Input data:
· · ·

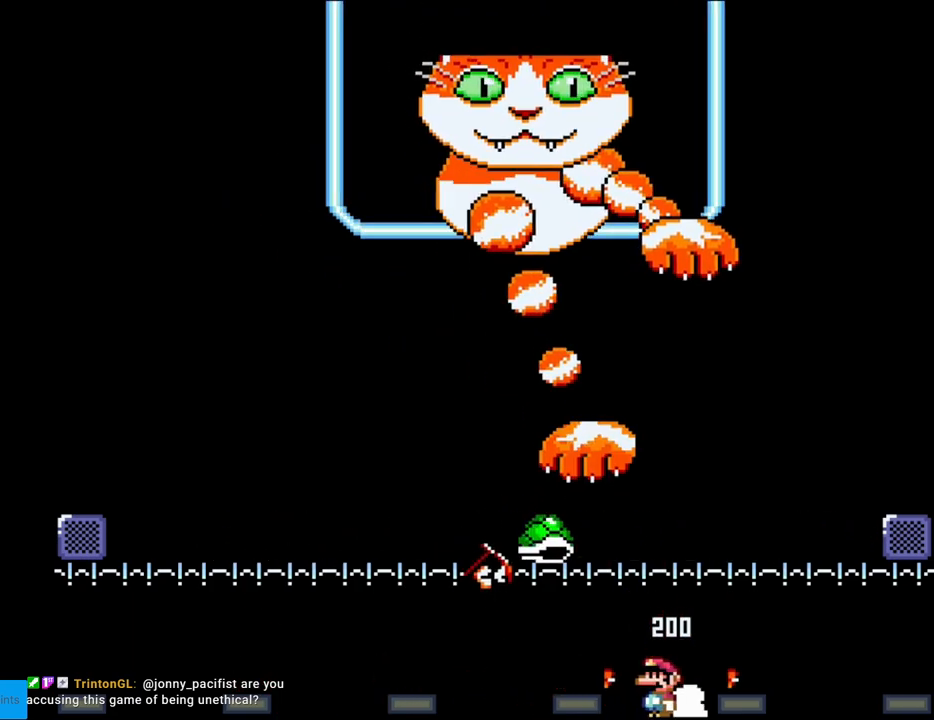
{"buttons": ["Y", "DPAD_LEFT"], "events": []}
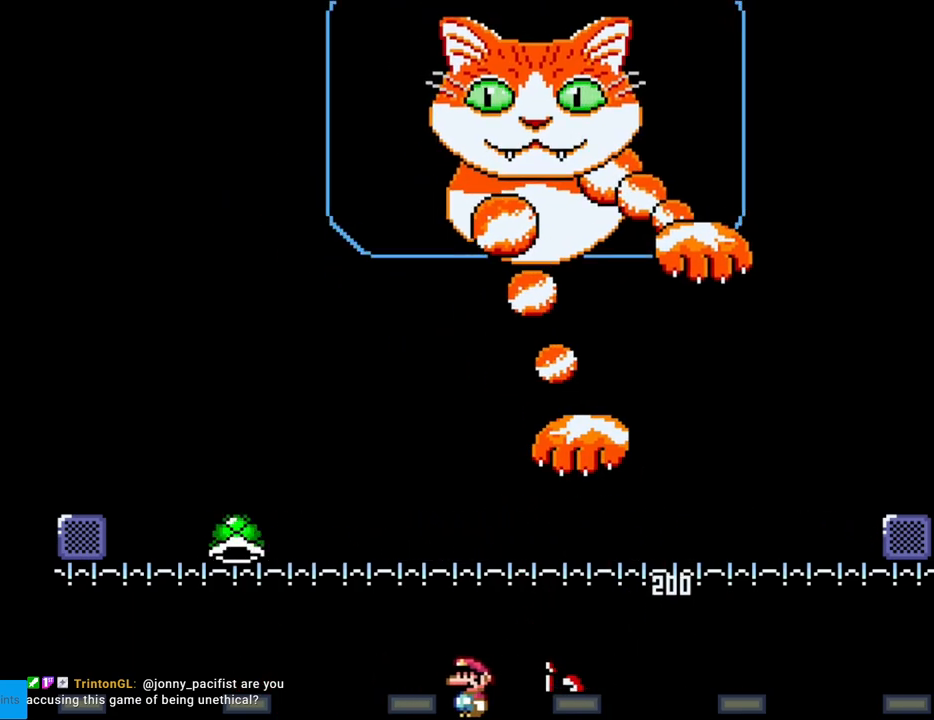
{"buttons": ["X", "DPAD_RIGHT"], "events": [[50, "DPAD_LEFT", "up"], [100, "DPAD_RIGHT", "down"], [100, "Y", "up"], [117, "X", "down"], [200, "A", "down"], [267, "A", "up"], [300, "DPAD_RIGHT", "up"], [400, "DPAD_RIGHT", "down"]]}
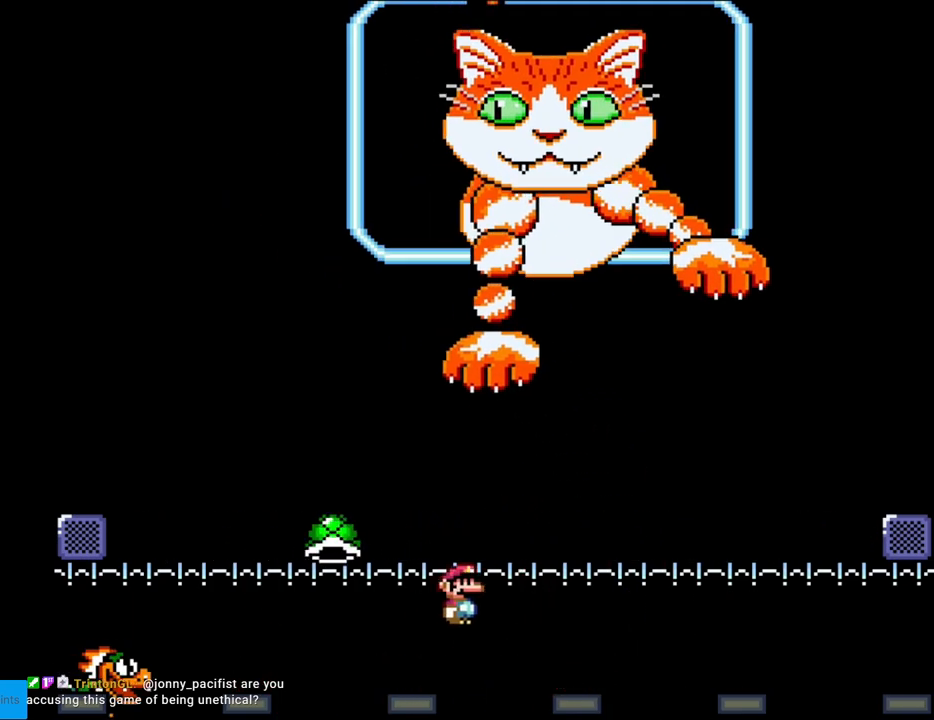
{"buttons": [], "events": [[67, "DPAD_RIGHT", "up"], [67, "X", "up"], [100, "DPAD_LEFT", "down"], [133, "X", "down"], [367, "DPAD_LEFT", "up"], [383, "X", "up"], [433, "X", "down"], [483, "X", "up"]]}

· · ·

Action item: When you copy the data, keep every line exact and drop the pictures.

Answer to the problem:
{"buttons": ["Y", "DPAD_LEFT"], "events": []}
{"buttons": ["X", "DPAD_RIGHT"], "events": [[50, "DPAD_LEFT", "up"], [100, "DPAD_RIGHT", "down"], [100, "Y", "up"], [117, "X", "down"], [200, "A", "down"], [267, "A", "up"], [300, "DPAD_RIGHT", "up"], [400, "DPAD_RIGHT", "down"]]}
{"buttons": [], "events": [[67, "DPAD_RIGHT", "up"], [67, "X", "up"], [100, "DPAD_LEFT", "down"], [133, "X", "down"], [367, "DPAD_LEFT", "up"], [383, "X", "up"], [433, "X", "down"], [483, "X", "up"]]}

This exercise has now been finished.